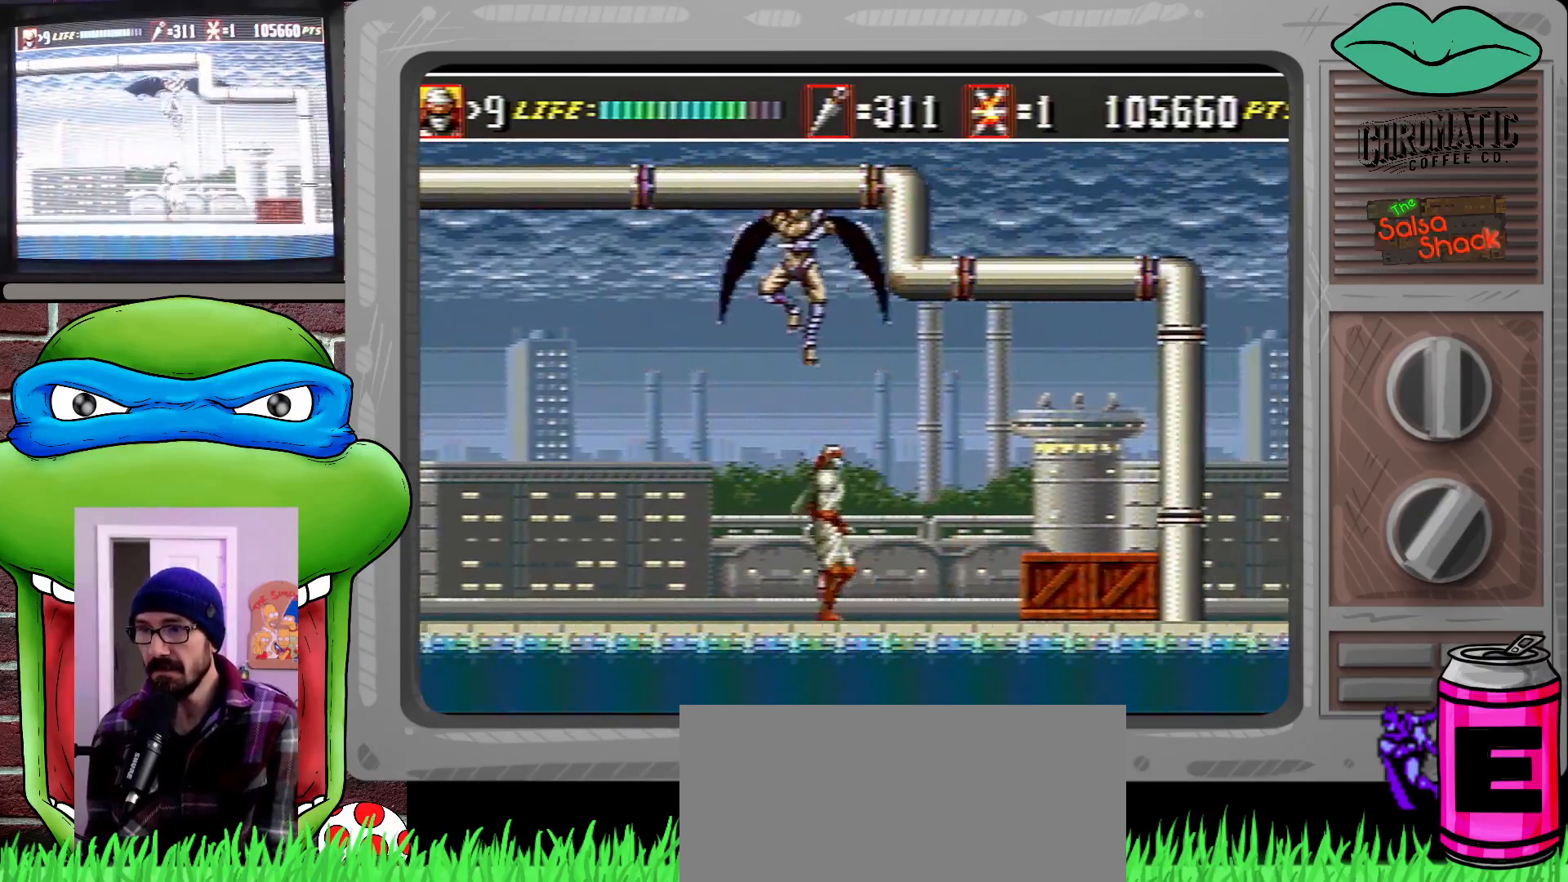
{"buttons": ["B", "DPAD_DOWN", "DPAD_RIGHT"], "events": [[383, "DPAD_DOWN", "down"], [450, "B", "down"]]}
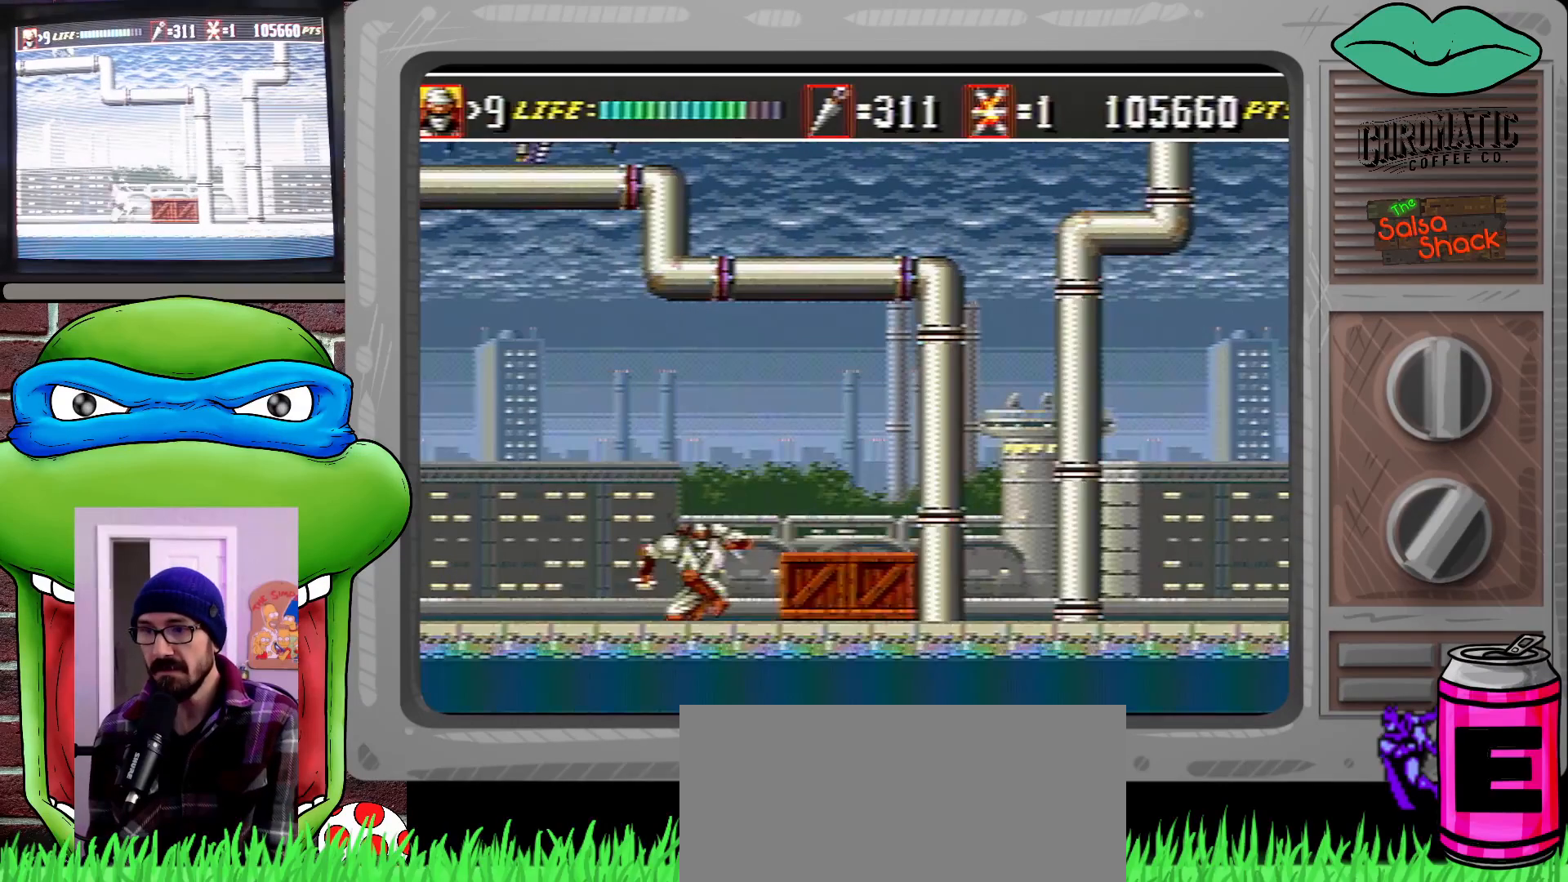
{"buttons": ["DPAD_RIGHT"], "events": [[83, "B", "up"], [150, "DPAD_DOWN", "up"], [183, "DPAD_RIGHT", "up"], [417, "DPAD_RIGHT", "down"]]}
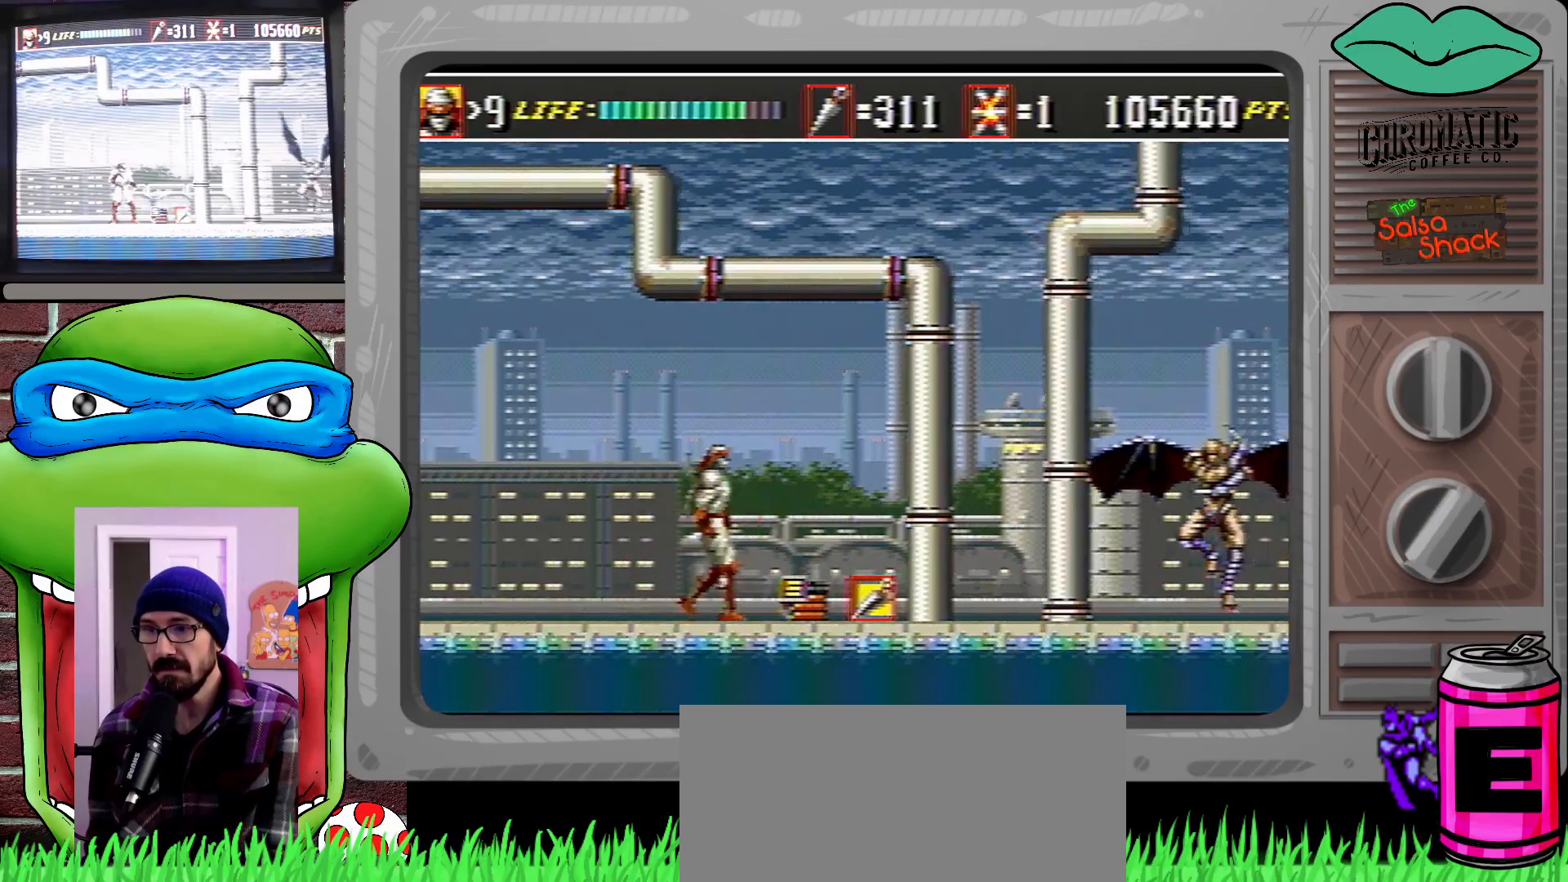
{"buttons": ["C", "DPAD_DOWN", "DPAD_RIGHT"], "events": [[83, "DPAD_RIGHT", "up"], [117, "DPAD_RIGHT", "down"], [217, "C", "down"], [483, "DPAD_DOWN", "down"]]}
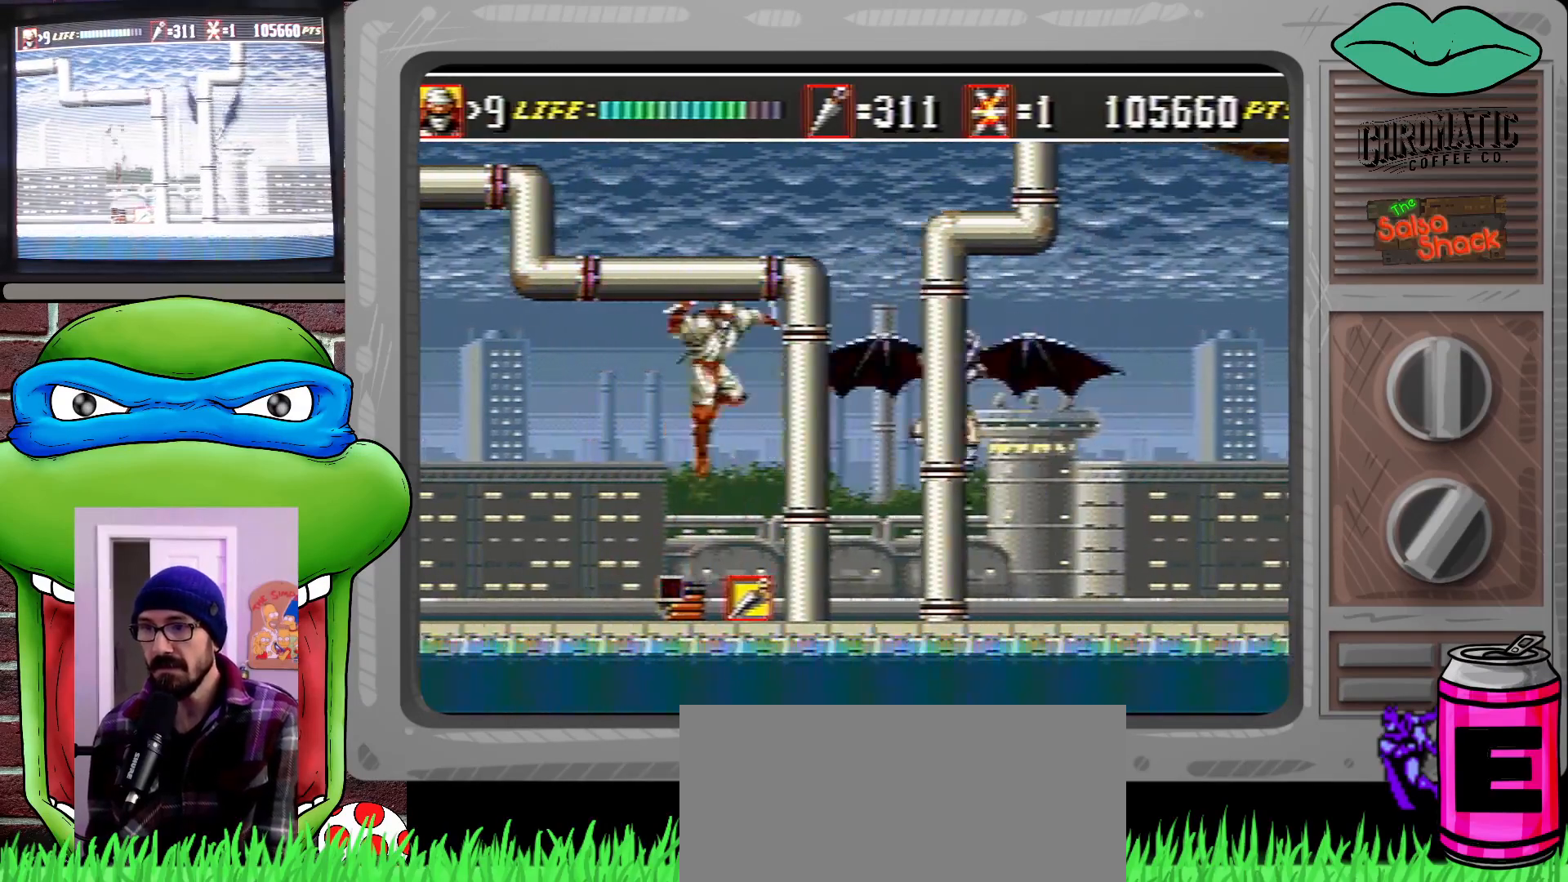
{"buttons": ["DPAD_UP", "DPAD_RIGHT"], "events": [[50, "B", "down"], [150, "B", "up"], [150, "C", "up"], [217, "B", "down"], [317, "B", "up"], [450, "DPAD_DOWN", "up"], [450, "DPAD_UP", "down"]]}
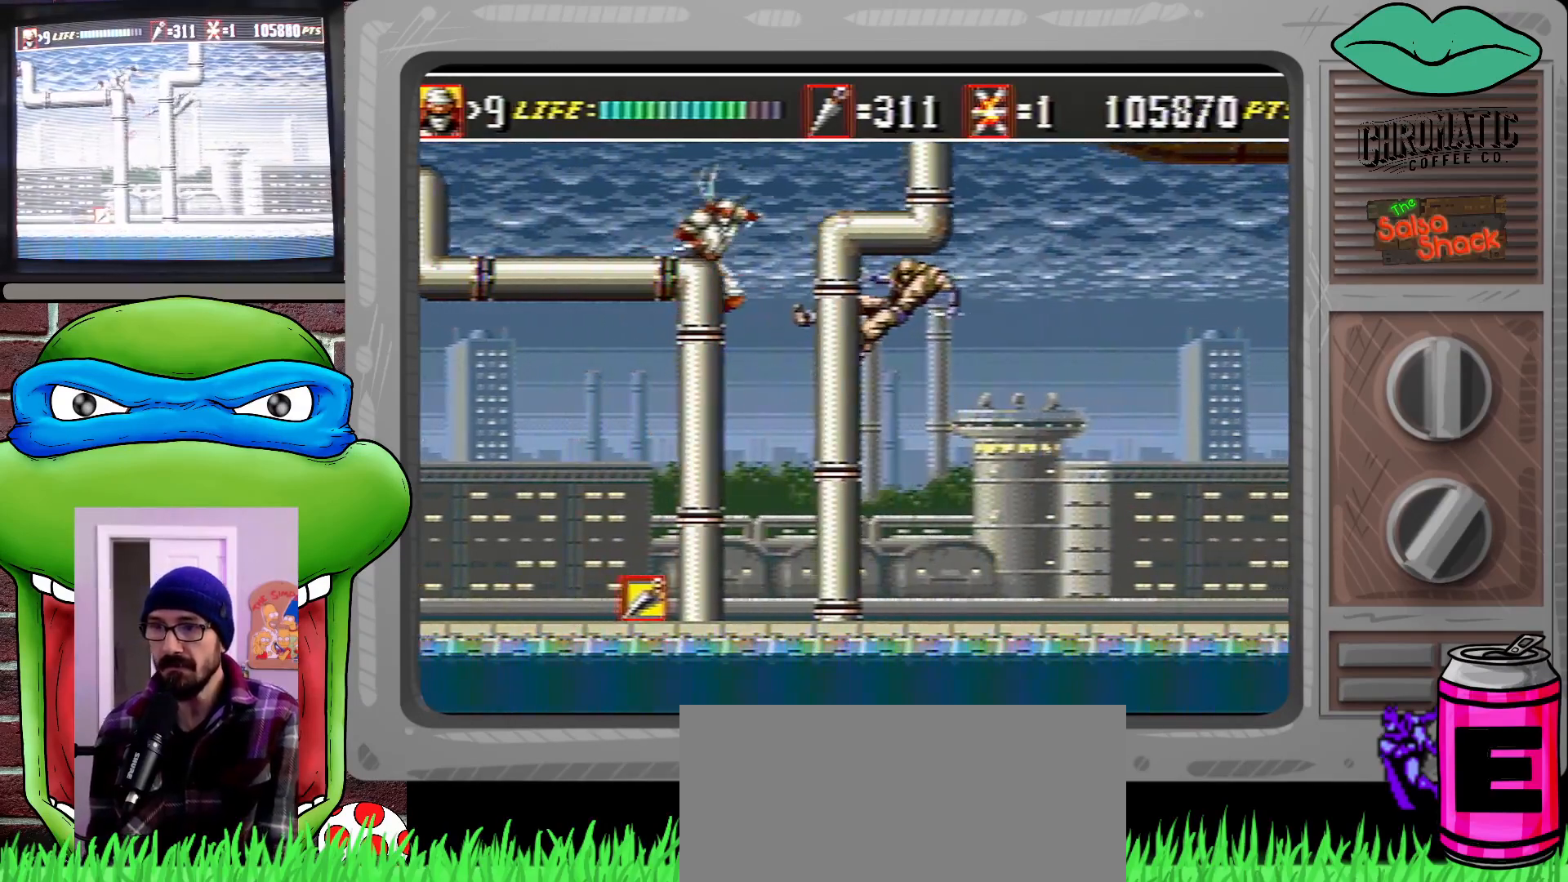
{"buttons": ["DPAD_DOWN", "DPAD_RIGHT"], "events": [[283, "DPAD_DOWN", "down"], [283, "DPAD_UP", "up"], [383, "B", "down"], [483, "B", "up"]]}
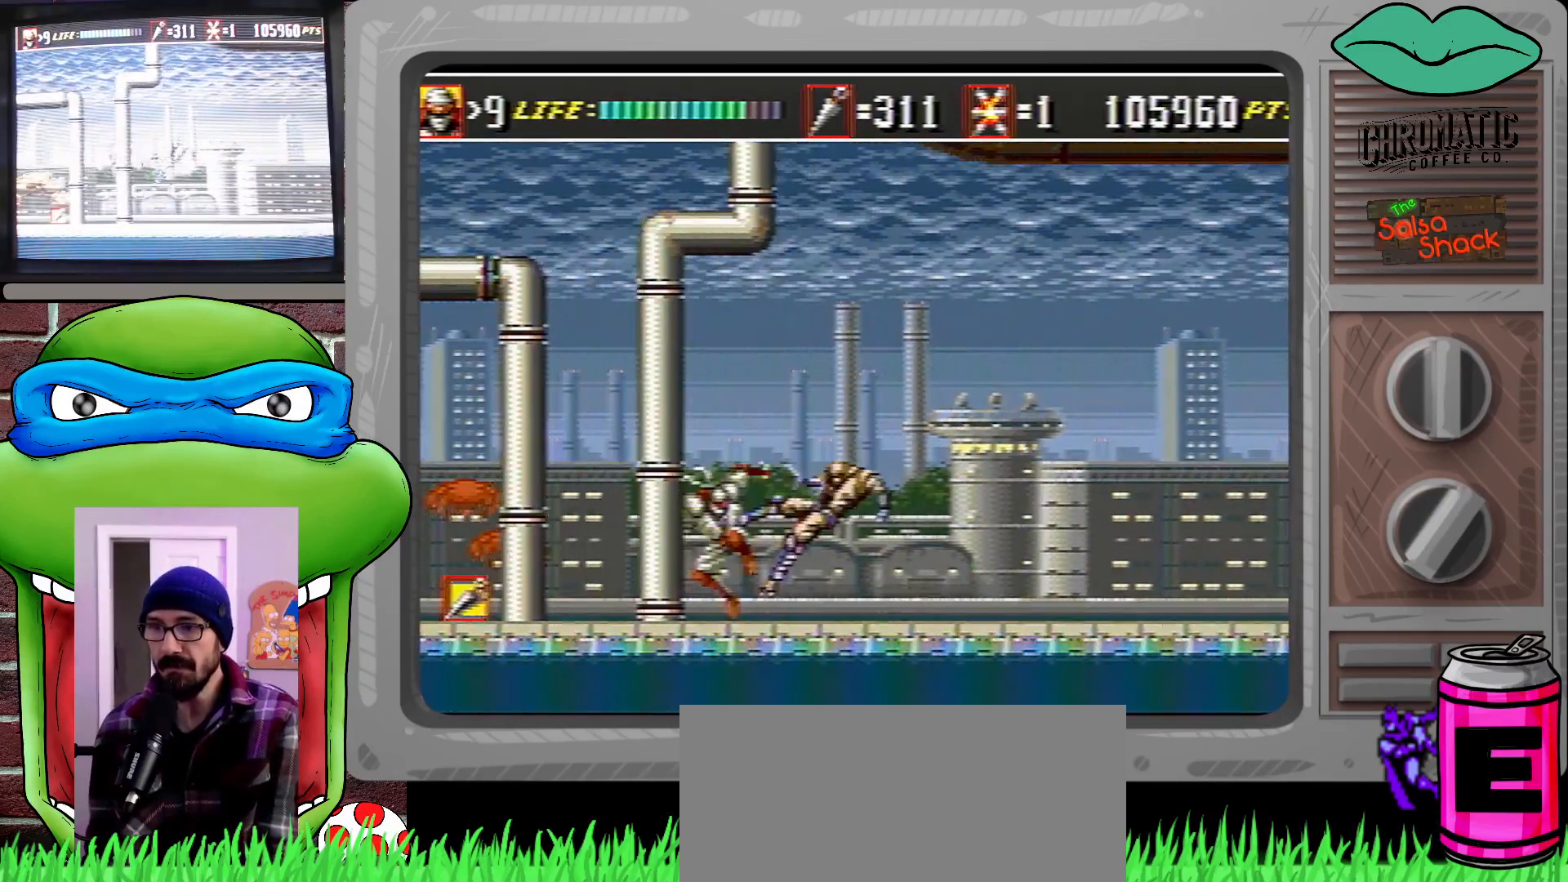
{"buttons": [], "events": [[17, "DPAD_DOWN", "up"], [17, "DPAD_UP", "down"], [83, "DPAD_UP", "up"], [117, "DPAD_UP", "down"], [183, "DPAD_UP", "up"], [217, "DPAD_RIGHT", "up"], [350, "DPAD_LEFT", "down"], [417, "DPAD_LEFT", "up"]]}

**TASK STATEMENT**
Every record above must be copied exactly; none of the pictures belong in the copy.

**ANSWER SECTION**
{"buttons": ["B", "DPAD_DOWN", "DPAD_RIGHT"], "events": [[383, "DPAD_DOWN", "down"], [450, "B", "down"]]}
{"buttons": ["DPAD_RIGHT"], "events": [[83, "B", "up"], [150, "DPAD_DOWN", "up"], [183, "DPAD_RIGHT", "up"], [417, "DPAD_RIGHT", "down"]]}
{"buttons": ["C", "DPAD_DOWN", "DPAD_RIGHT"], "events": [[83, "DPAD_RIGHT", "up"], [117, "DPAD_RIGHT", "down"], [217, "C", "down"], [483, "DPAD_DOWN", "down"]]}
{"buttons": ["DPAD_UP", "DPAD_RIGHT"], "events": [[50, "B", "down"], [150, "B", "up"], [150, "C", "up"], [217, "B", "down"], [317, "B", "up"], [450, "DPAD_DOWN", "up"], [450, "DPAD_UP", "down"]]}
{"buttons": ["DPAD_DOWN", "DPAD_RIGHT"], "events": [[283, "DPAD_DOWN", "down"], [283, "DPAD_UP", "up"], [383, "B", "down"], [483, "B", "up"]]}
{"buttons": [], "events": [[17, "DPAD_DOWN", "up"], [17, "DPAD_UP", "down"], [83, "DPAD_UP", "up"], [117, "DPAD_UP", "down"], [183, "DPAD_UP", "up"], [217, "DPAD_RIGHT", "up"], [350, "DPAD_LEFT", "down"], [417, "DPAD_LEFT", "up"]]}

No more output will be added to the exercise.